* **TASK DIRECTIONS**
Please write out, with no changes, everything from the line containing "Những tính năng đáng giá của tất lười GOMTAT" down to the end of the data.

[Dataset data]
════════════════

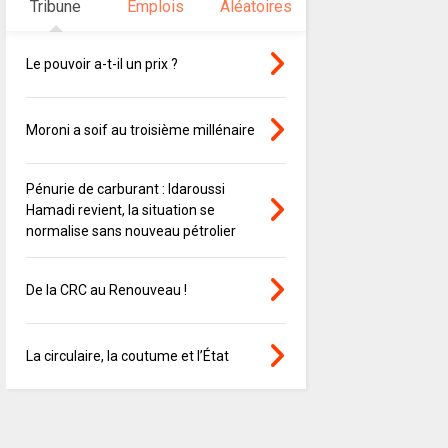
Tribune
Emplois
Aléatoires
Le pouvoir a-t-il un prix ?
Moroni a soif au troisième millénaire
Pénurie de carburant : Idaroussi
Hamadi revient, la situation se
normalise sans nouveau pétrolier
De la CRC au Renouveau !
La circulaire, la coutume et l’État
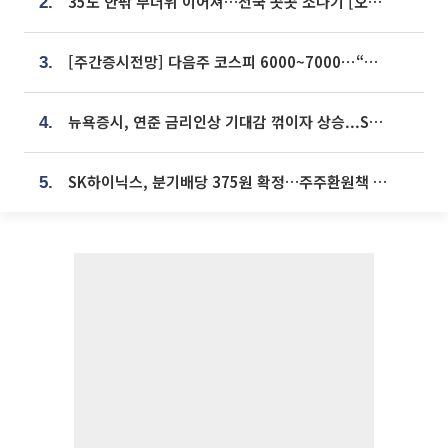
35도 안팎 무더위 이어져…전국 곳곳 소나기 [오늘 날씨]
2.
[주간증시전망] 다음주 코스피 6000~7000⋯“外人 수급은 정책이 변수”
3.
뉴욕증시, 연준 금리인상 기대감 꺾이자 상승...S&P500 사상 최고치 [종합]
4.
SK하이닉스, 분기배당 375원 확정…주주환원책 9월로 앞당겨 발표
5.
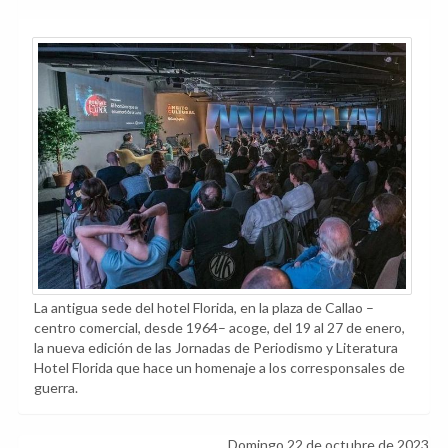
La antigua sede del hotel Florida, en la plaza de Callao –
centro comercial, desde 1964– acoge, del 19 al 27 de enero,
la nueva edición de las Jornadas de Periodismo y Literatura
Hotel Florida que hace un homenaje a los corresponsales de
guerra.
Domingo 22 de octubre de 2023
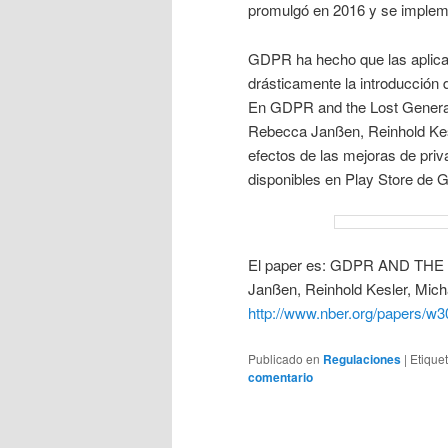
promulgó en 2016 y se implem
GDPR ha hecho que las aplica
drásticamente la introducción
En GDPR and the Lost Generat
Rebecca Janßen, Reinhold Kesl
efectos de las mejoras de priv
disponibles en Play Store de G
El paper es: GDPR AND TH
Janßen, Reinhold Kesler, Mic
http://www.nber.org/papers/w
Publicado en
Regulaciones
|
Etique
comentario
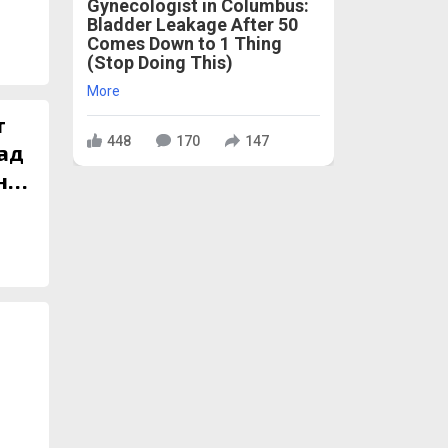
Gynecologist in Columbus:
Bladder Leakage After 50
Comes Down to 1 Thing
(Stop Doing This)
More
т
448
170
147
над
но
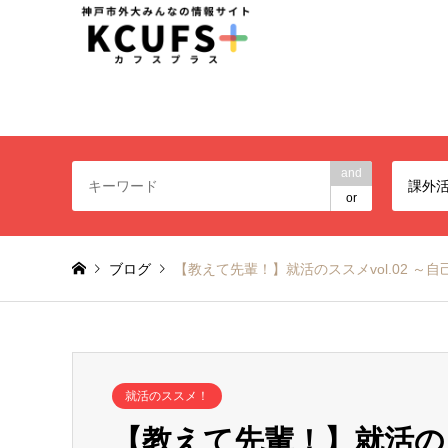
神戸市外大みんなの情報
and
課外
or
ブログ
【教えて先輩！】就活のススメvol.02 ～
就活のススメ！
【教えて先輩！】就活のス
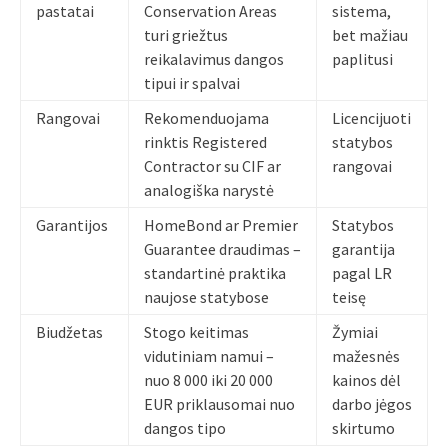
pastatai
Conservation Areas
sistema,
turi griežtus
bet mažiau
reikalavimus dangos
paplitusi
tipui ir spalvai
Rangovai
Rekomenduojama
Licencijuoti
rinktis Registered
statybos
Contractor su CIF ar
rangovai
analogiška narystė
Garantijos
HomeBond ar Premier
Statybos
Guarantee draudimas –
garantija
standartinė praktika
pagal LR
naujose statybose
teisę
Biudžetas
Stogo keitimas
Žymiai
vidutiniam namui –
mažesnės
nuo 8 000 iki 20 000
kainos dėl
EUR priklausomai nuo
darbo jėgos
dangos tipo
skirtumo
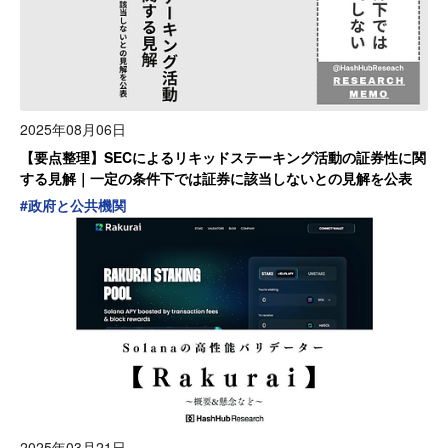
2025年08月06日
【要点整理】SECによるリキッドステーキング活動の証券性に関
する見解｜一定の条件下では証券に該当しないとの見解を公表
#
政府と公共機関
2025年03月21日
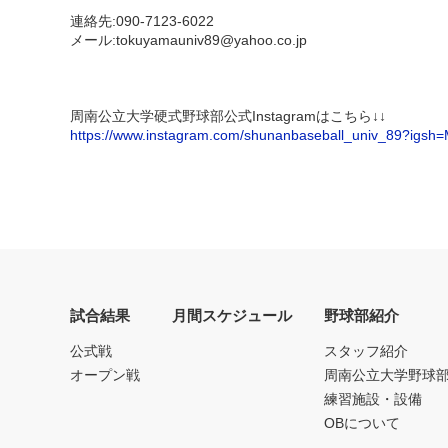
連絡先:090-7123-6022
メール:tokuyamauniv89@yahoo.co.jp
周南公立大学硬式野球部公式Instagramはこちら↓↓
https://www.instagram.com/shunanbaseball_univ_89?ig
試合結果
月間スケジュール
野球部紹介
公式戦
スタッフ紹介
オープン戦
周南公立大学野球
練習施設・設備
OBについて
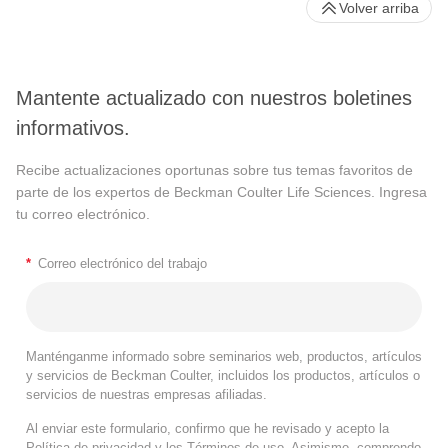
Volver arriba
Mantente actualizado con nuestros boletines
informativos.
Recibe actualizaciones oportunas sobre tus temas favoritos de
parte de los expertos de Beckman Coulter Life Sciences. Ingresa
tu correo electrónico.
*
Correo electrónico del trabajo
Manténganme informado sobre seminarios web, productos, artículos
y servicios de Beckman Coulter, incluidos los productos, artículos o
servicios de nuestras empresas afiliadas.
Al enviar este formulario, confirmo que he revisado y acepto la
Política de privacidad
y los
Términos de uso
. Asimismo, comprendo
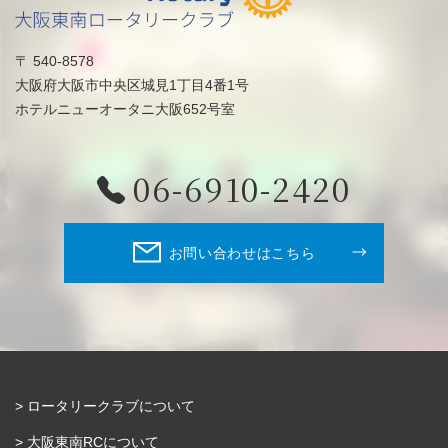
〒 540-8578
大阪府大阪市中央区城見1丁目4番1号
ホテルニューオータニ大阪652号室
06-6910-2420
お問い合わせはこちら
ロータリークラブについて
大阪東南RCについて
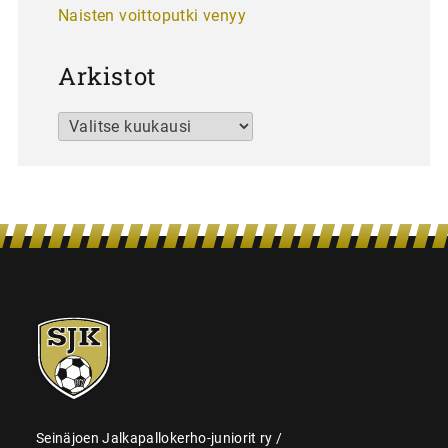
Naisten voittoputki venyy
Arkistot
Arkistot
SJK-
juniorit
Seinäjoen Jalkapallokerho-juniorit ry /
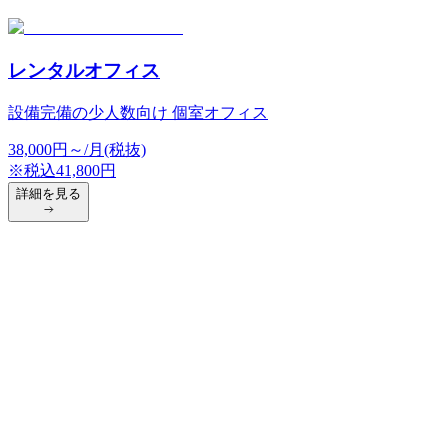
レンタルオフィス
設備完備の少人数向け 個室オフィス
38,000
円
～/月(税抜)
※税込
41,800
円
詳細を見る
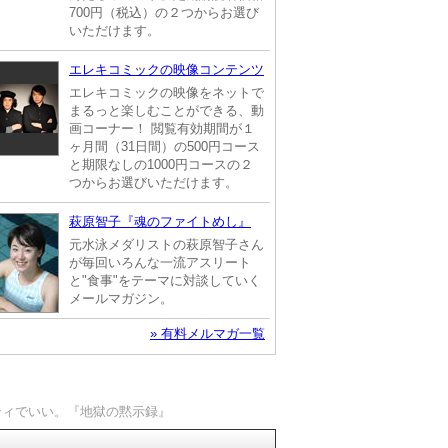
700円（税込）の２つからお選び
いただけます。
エレキコミックの映像コンテンツ
エレキコミックの映像をネットで
まるっと楽しむことができる、動
画コーナー！ 閲覧有効期間が１
ヶ月間（31日間）の500円コース
と期限なしの1000円コースの２
つからお選びいただけます。
萩原智子『魂のファイトめし』
元水泳メダリストの萩原智子さん
が毎回いろんな一流アスリート
と"食事"をテーマに対談していく
メールマガジン。
» 有料メルマガ一覧
ティでいい。『地獄の黙示録』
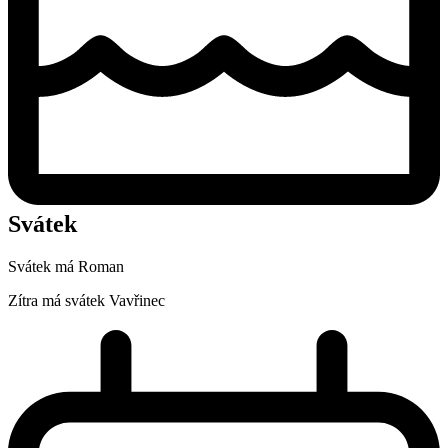
Svátek
Svátek má
Roman
Zítra má svátek
Vavřinec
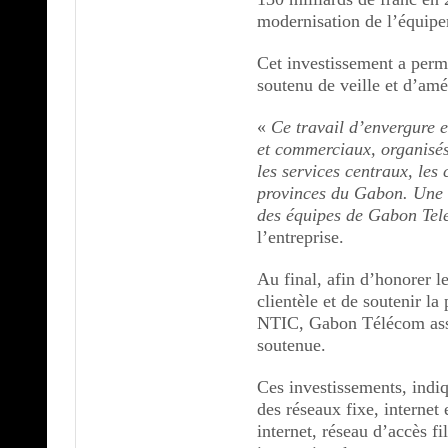
modernisation de l’équipe
Cet investissement a perm
soutenu de veille et d’amél
«
Ce travail d’envergure e
et commerciaux, organisés 
les services centraux, les
provinces du Gabon. Une é
des équipes de Gabon Te
l’entreprise.
Au final, afin d’honorer l
clientèle et de soutenir l
NTIC, Gabon Télécom assu
soutenue.
Ces investissements, indiq
des réseaux fixe, internet
internet, réseau d’accès fi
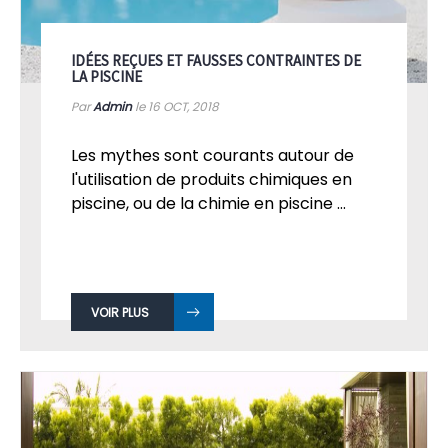
IDÉES REÇUES ET FAUSSES CONTRAINTES DE
LA PISCINE
Par
Admin
le 16
OCT, 2018
Les mythes sont courants autour de
l'utilisation de produits chimiques en
piscine, ou de la chimie en piscine ...
VOIR PLUS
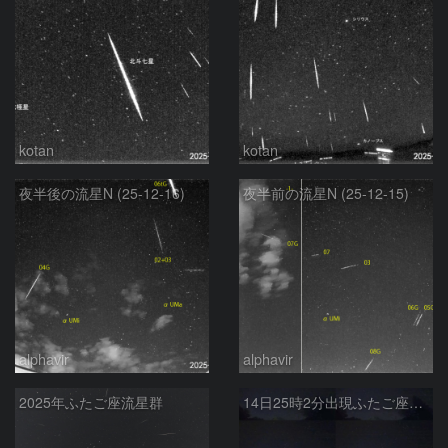
kotan
kotan
夜半後の流星N (25-12-16)
夜半前の流星N (25-12-15)
alphavir
alphavir
2025年ふたご座流星群
14日25時2分出現ふたご座群大流星(全行程)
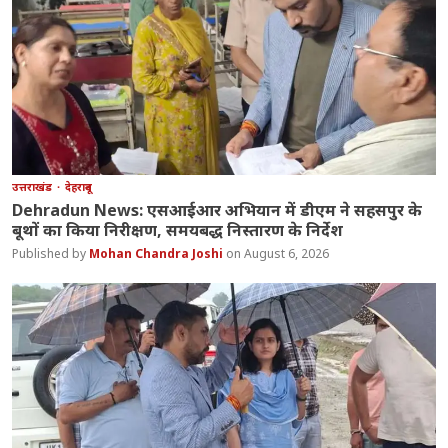
उत्तराखंड
देहरादून
Dehradun News: एसआईआर अभियान में डीएम ने सहसपुर के
बूथों का किया निरीक्षण, समयबद्ध निस्तारण के निर्देश
Mohan Chandra Joshi
August 6, 2026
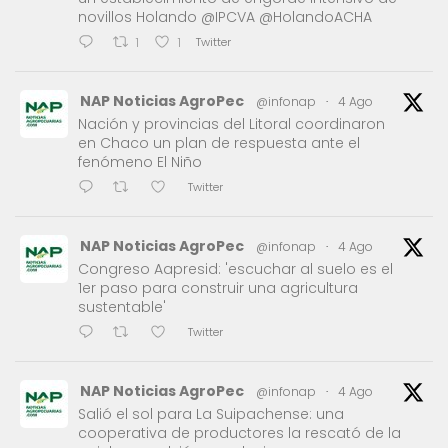
novillos Holando @IPCVA @HolandoACHA
Twitter
1
1
NAP Noticias AgroPec
@infonap
·
4 Ago
Nación y provincias del Litoral coordinaron
en Chaco un plan de respuesta ante el
fenómeno El Niño
Twitter
NAP Noticias AgroPec
@infonap
·
4 Ago
Congreso Aapresid: 'escuchar al suelo es el
1er paso para construir una agricultura
sustentable'
Twitter
NAP Noticias AgroPec
@infonap
·
4 Ago
Salió el sol para La Suipachense: una
cooperativa de productores la rescató de la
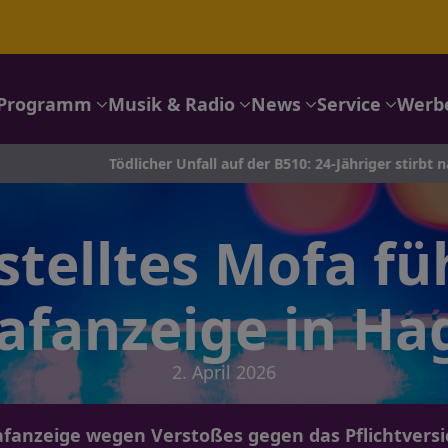
Programm
Musik & Radio
News
Service
Werb
Tödlicher Unfall auf der B510: 24-Jähriger stirbt nach Crash in Ka
telltes Mofa fü
rafanzeige in Ha
2. April 2026
rafanzeige wegen Verstoßes gegen das Pflichtver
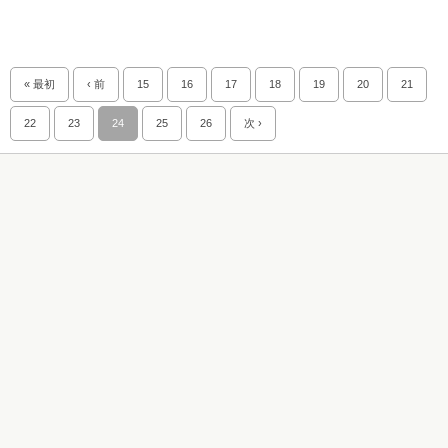
« 最初
‹ 前
15
16
17
18
19
20
21
22
23
24
25
26
次 ›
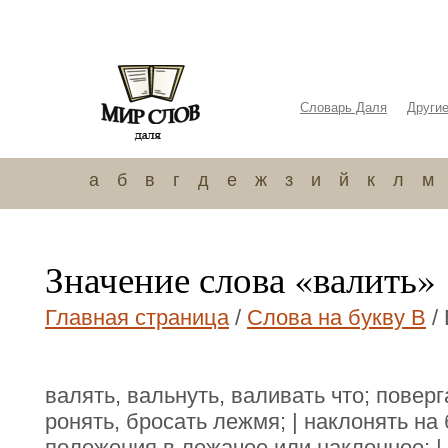
Словарь Даля
Други
а
б
в
г
д
е
ж
з
и
й
к
л
м
Значение слова «валить»
Главная страница
/
Слова на букву В
/
валять, вальнуть, валивать что; повер
ронять, бросать лежмя; | наклонять на 
положения в лежачее или наклонное; |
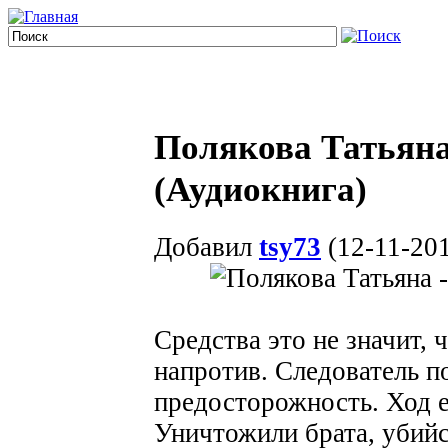
Полякова Татьяна
(Аудиокнига)
Добавил
tsy73
(12-11-201
Средства это не значит, 
напротив. Следователь п
предосторожность. Ход е
Уничтожили брата, убийс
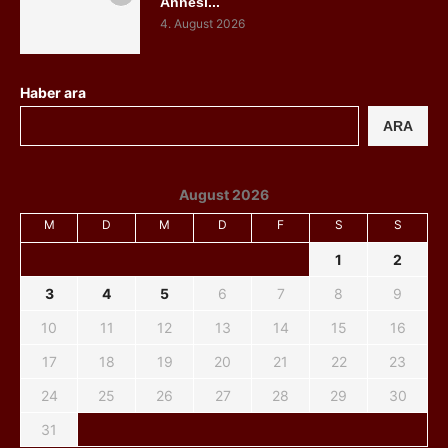
Annesi...
4. August 2026
Haber ara
ARA
August 2026
M
D
M
D
F
S
S
1
2
3
4
5
6
7
8
9
10
11
12
13
14
15
16
17
18
19
20
21
22
23
24
25
26
27
28
29
30
31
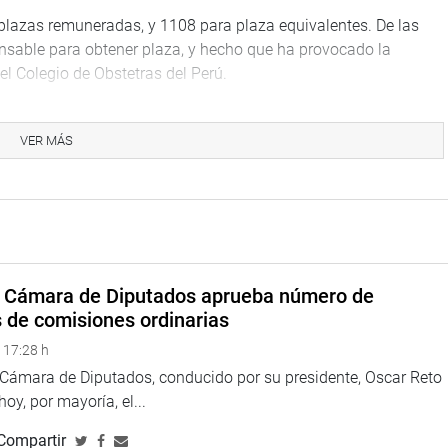
 plazas remuneradas, y 1108 para plaza equivalentes. De las
pensable para obtener plaza, y hecho que ha provocado la
l Colegio de Obstetras del Perú.
sesión extraordinaria fue el presidente ejecutivo del Seguro
, para que informe sobre el estado situacional en que recibió
VER MÁS
ciones prioritarias y medidas que tiene previsto implementar
 reiterará la invitación para que el funcionario se presente
junio.
TUCIONAL
a Cámara de Diputados aprueba número de
s de comisiones ordinarias
 17:28 h
a Cámara de Diputados, conducido por su presidente, Oscar Reto
 hoy, por mayoría, el...
Compartir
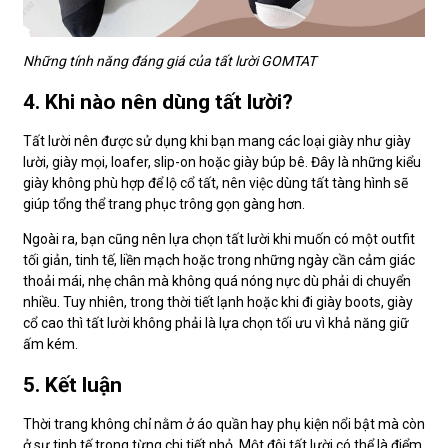
Những tính năng đáng giá của tất lười GOMTAT
4. Khi nào nên dùng tất lười?
Tất lười nên được sử dụng khi bạn mang các loại giày như giày
lười, giày mọi, loafer, slip-on hoặc giày búp bê. Đây là những kiểu
giày không phù hợp để lộ cổ tất, nên việc dùng tất tàng hình sẽ
giúp tổng thể trang phục trông gọn gàng hơn.
Ngoài ra, bạn cũng nên lựa chọn tất lười khi muốn có một outfit
tối giản, tinh tế, liền mạch hoặc trong những ngày cần cảm giác
thoải mái, nhẹ chân mà không quá nóng nực dù phải di chuyển
nhiều. Tuy nhiên, trong thời tiết lạnh hoặc khi đi giày boots, giày
cổ cao thì tất lười không phải là lựa chọn tối ưu vì khả năng giữ
ấm kém.
5. Kết luận
Thời trang không chỉ nằm ở áo quần hay phụ kiện nổi bật mà còn
ở sự tinh tế trong từng chi tiết nhỏ. Một đôi tất lười có thể là điểm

════════════════

* **ANSWER SECTION**
Những tính năng đáng giá của tất lười GOMTAT
4. Khi nào nên dùng tất lười?
Tất lười nên được sử dụng khi bạn mang các loại giày như giày
lười, giày mọi, loafer, slip-on hoặc giày búp bê. Đây là những kiểu
giày không phù hợp để lộ cổ tất, nên việc dùng tất tàng hình sẽ
giúp tổng thể trang phục trông gọn gàng hơn.
Ngoài ra, bạn cũng nên lựa chọn tất lười khi muốn có một outfit
tối giản, tinh tế, liền mạch hoặc trong những ngày cần cảm giác
thoải mái, nhẹ chân mà không quá nóng nực dù phải di chuyển
nhiều. Tuy nhiên, trong thời tiết lạnh hoặc khi đi giày boots, giày
cổ cao thì tất lười không phải là lựa chọn tối ưu vì khả năng giữ
ấm kém.
5. Kết luận
Thời trang không chỉ nằm ở áo quần hay phụ kiện nổi bật mà còn
ở sự tinh tế trong từng chi tiết nhỏ. Một đôi tất lười có thể là điểm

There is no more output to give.